GIVEN TASK -
Please copy out the records word for word, from the start of the records through the line containing "contrast brightness saturation: contrast 0.622, brightness", and give nothing else.

○ ○ ○ ○

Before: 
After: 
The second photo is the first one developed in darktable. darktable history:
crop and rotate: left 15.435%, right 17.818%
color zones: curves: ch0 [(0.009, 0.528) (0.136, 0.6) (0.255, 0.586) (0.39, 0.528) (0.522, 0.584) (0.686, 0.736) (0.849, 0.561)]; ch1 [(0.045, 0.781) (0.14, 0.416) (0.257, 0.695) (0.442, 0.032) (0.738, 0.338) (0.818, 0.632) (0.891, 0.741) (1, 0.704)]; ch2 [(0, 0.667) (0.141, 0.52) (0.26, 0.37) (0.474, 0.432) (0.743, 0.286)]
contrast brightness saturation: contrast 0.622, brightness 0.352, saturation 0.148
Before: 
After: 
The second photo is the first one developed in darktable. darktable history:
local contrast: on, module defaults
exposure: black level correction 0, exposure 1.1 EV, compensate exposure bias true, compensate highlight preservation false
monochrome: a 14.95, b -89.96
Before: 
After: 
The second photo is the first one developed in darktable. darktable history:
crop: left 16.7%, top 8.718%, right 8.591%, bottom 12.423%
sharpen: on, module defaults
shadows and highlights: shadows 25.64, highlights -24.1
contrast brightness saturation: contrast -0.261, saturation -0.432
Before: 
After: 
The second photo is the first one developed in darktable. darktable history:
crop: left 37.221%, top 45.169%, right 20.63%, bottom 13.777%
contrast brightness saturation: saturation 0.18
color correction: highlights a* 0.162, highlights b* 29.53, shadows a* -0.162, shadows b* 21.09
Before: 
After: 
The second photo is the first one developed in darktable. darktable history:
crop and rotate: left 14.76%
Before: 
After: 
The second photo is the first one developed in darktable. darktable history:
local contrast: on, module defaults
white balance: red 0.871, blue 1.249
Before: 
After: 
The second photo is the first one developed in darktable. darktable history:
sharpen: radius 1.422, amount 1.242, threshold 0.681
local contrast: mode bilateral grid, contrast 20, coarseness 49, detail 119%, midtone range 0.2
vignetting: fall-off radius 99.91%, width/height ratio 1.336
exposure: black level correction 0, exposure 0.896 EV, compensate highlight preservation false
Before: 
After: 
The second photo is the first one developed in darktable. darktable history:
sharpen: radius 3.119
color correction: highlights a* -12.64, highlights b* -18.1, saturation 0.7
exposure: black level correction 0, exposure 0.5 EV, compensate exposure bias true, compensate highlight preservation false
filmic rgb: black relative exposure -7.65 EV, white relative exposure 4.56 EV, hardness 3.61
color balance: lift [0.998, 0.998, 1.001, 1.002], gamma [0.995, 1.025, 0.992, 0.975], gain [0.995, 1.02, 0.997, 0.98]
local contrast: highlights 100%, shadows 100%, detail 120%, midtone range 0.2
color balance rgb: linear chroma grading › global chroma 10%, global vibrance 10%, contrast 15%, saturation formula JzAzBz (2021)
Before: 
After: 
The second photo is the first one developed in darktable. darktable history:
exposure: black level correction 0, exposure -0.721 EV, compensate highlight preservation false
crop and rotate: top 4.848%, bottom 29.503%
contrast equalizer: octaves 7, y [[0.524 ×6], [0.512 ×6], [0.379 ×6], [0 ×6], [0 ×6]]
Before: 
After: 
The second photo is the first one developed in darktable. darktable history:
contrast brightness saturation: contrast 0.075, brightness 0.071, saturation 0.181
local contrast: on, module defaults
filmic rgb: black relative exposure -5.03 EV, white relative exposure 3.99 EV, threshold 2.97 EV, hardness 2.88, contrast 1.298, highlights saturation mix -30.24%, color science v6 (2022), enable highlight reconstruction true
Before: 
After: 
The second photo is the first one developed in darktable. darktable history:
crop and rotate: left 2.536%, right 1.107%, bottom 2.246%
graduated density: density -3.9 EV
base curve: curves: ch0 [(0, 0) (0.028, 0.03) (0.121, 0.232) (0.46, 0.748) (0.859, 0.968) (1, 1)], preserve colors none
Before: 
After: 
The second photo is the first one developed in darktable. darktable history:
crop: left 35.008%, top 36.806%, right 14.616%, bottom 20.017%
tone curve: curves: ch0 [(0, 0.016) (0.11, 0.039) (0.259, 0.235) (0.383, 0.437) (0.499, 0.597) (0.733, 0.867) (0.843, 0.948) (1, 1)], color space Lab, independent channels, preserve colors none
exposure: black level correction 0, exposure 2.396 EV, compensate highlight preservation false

○ ○ ○ ○

EXERCISE RESPONSE -
Before: 
After: 
The second photo is the first one developed in darktable. darktable history:
crop and rotate: left 15.435%, right 17.818%
color zones: curves: ch0 [(0.009, 0.528) (0.136, 0.6) (0.255, 0.586) (0.39, 0.528) (0.522, 0.584) (0.686, 0.736) (0.849, 0.561)]; ch1 [(0.045, 0.781) (0.14, 0.416) (0.257, 0.695) (0.442, 0.032) (0.738, 0.338) (0.818, 0.632) (0.891, 0.741) (1, 0.704)]; ch2 [(0, 0.667) (0.141, 0.52) (0.26, 0.37) (0.474, 0.432) (0.743, 0.286)]
contrast brightness saturation: contrast 0.622, brightness 0.352, saturation 0.148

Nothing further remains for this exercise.